[Dataset Boundary: Start]

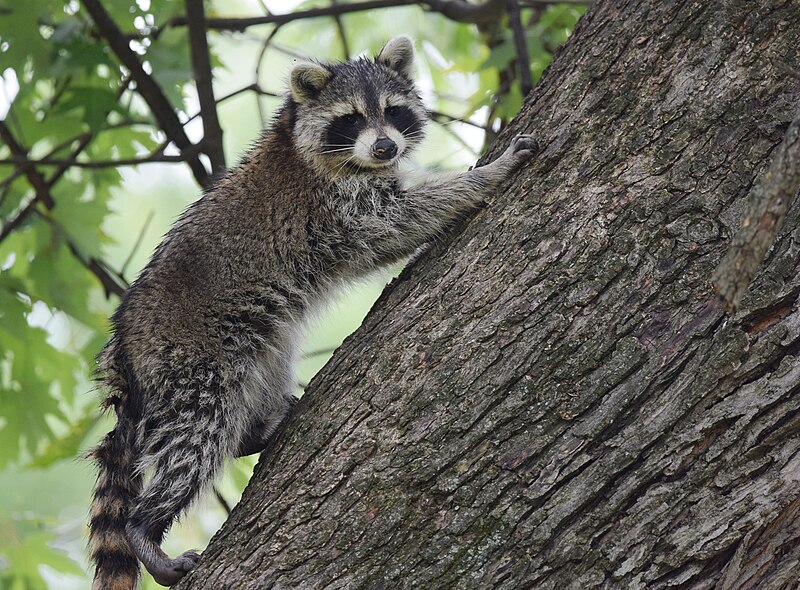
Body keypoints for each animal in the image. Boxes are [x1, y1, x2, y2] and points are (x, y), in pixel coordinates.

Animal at [86, 35, 536, 588]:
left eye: (393, 111)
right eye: (351, 119)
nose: (386, 148)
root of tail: (123, 352)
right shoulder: (333, 210)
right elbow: (395, 222)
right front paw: (486, 176)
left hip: (251, 341)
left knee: (264, 369)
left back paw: (255, 429)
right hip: (189, 361)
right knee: (195, 437)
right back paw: (145, 526)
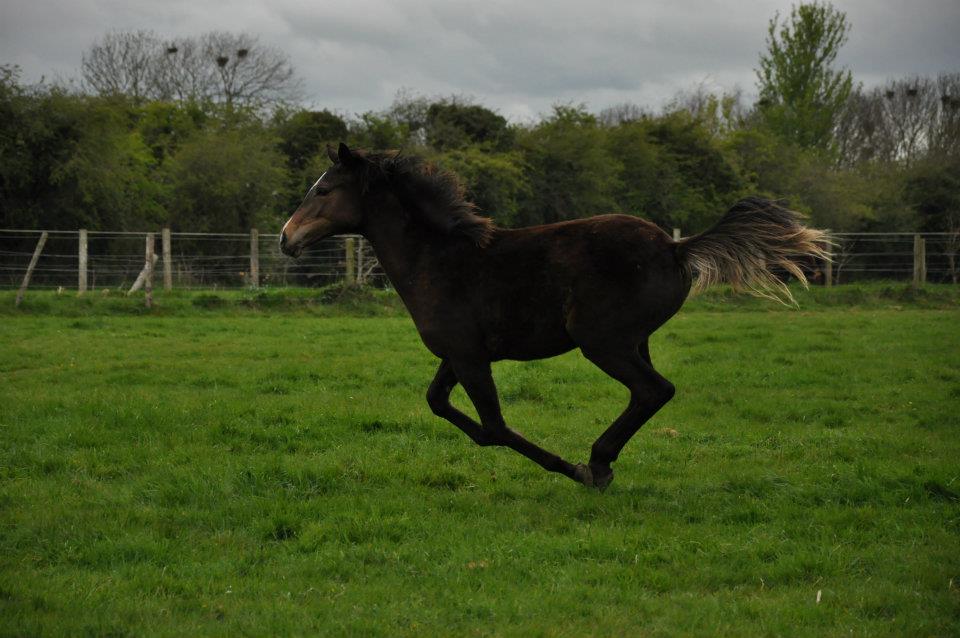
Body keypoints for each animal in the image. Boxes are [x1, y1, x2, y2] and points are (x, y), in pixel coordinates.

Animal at [280, 143, 830, 490]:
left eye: (324, 191)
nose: (286, 238)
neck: (437, 259)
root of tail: (676, 247)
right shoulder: (457, 354)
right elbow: (439, 403)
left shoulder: (471, 358)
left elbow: (496, 427)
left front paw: (571, 469)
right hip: (634, 341)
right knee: (647, 393)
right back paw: (603, 461)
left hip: (602, 340)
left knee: (656, 389)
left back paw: (598, 464)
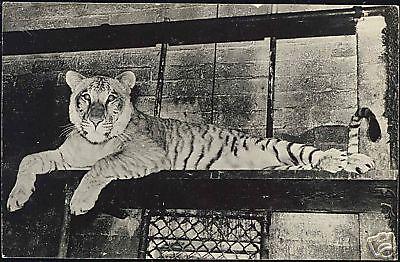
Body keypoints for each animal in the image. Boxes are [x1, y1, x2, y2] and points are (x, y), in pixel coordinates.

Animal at [6, 70, 382, 215]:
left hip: (282, 147)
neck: (92, 143)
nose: (96, 119)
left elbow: (102, 164)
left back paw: (354, 161)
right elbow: (29, 159)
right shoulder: (66, 159)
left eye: (112, 97)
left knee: (319, 154)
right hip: (280, 164)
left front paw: (81, 201)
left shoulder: (147, 153)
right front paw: (15, 198)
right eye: (85, 97)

[Dataset Boundary: End]

Your goal:
The lines from the start of the data through the line that contains "right shoulder: (333, 210)" are to be returned exactly, please, with both ends included and every picture left out.

Expected answer:
Body keypoints for each animal in the image. Boxes are [x1, y1, x2, y2] and points are (x, y), in pixel coordinates.

Animal at [86, 35, 536, 588]:
left eye: (393, 111)
right eye: (351, 119)
nose: (386, 148)
root of tail: (123, 352)
right shoulder: (333, 210)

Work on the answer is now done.